### Supplied records
......
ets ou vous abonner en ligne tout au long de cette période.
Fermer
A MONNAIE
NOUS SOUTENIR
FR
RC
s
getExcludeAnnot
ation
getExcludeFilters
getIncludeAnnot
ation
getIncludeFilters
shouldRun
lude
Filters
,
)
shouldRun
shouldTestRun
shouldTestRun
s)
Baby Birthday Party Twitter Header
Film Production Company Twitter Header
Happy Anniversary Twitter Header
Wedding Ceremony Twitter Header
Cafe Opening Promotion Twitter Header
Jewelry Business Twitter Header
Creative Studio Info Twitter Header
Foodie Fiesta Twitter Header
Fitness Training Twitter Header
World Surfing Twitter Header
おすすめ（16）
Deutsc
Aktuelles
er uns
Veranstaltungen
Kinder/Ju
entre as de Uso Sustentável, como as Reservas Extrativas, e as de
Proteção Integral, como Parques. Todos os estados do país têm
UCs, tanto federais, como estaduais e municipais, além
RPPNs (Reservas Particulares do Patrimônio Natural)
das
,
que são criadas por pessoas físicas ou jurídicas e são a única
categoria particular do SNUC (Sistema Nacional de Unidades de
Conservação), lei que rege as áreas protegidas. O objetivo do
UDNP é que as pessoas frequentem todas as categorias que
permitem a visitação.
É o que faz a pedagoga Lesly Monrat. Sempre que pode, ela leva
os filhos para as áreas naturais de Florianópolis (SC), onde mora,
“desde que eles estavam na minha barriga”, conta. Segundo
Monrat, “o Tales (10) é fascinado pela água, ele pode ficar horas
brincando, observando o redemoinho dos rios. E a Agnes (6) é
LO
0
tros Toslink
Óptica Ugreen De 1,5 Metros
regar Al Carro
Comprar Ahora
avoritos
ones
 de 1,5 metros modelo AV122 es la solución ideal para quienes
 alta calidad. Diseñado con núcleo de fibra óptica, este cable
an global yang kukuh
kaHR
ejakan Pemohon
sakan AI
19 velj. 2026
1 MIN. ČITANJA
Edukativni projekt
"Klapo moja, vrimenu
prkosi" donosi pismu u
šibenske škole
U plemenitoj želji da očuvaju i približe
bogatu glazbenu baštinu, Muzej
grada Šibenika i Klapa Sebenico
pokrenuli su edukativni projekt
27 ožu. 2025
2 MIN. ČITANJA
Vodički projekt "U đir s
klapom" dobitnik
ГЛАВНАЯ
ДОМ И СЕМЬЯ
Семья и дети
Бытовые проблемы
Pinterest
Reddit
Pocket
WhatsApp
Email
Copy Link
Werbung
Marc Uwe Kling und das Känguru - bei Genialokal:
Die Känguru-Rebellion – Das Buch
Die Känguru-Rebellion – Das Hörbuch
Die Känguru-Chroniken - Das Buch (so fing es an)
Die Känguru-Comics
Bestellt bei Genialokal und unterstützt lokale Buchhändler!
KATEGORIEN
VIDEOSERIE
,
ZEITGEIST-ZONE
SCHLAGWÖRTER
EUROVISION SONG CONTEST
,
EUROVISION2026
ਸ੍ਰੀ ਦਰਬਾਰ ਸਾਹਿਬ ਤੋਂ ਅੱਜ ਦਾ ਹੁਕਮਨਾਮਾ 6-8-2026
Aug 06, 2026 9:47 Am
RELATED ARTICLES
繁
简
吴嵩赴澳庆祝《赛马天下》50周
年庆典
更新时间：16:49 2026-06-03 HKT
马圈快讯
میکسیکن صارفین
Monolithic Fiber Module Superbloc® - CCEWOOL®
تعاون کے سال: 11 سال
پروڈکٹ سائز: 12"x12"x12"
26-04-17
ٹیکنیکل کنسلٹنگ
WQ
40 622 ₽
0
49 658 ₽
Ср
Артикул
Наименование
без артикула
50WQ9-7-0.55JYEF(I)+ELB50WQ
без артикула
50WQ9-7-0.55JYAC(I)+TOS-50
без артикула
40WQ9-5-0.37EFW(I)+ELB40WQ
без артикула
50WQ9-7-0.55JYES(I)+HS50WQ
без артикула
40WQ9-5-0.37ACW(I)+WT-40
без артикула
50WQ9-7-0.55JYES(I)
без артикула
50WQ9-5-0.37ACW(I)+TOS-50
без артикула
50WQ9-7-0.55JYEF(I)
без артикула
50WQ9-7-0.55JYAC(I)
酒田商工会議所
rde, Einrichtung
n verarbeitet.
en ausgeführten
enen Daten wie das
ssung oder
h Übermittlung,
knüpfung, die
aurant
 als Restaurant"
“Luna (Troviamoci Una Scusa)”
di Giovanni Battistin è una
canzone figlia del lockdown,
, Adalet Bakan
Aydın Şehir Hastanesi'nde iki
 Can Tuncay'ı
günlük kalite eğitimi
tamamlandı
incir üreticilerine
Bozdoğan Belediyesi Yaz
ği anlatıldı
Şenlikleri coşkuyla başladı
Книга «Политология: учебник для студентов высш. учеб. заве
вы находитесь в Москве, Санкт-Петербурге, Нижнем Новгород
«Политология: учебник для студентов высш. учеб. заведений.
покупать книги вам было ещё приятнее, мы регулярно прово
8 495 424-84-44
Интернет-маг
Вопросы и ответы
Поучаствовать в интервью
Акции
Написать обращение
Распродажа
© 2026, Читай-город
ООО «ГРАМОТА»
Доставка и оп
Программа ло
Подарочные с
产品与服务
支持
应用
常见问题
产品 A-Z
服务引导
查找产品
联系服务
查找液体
......
### Exercise
Copy out every line of the material above that contains the string "Header".

### Solution to the problem
Baby Birthday Party Twitter Header
Film Production Company Twitter Header
Happy Anniversary Twitter Header
Wedding Ceremony Twitter Header
Cafe Opening Promotion Twitter Header
Jewelry Business Twitter Header
Creative Studio Info Twitter Header
Foodie Fiesta Twitter Header
Fitness Training Twitter Header
World Surfing Twitter Header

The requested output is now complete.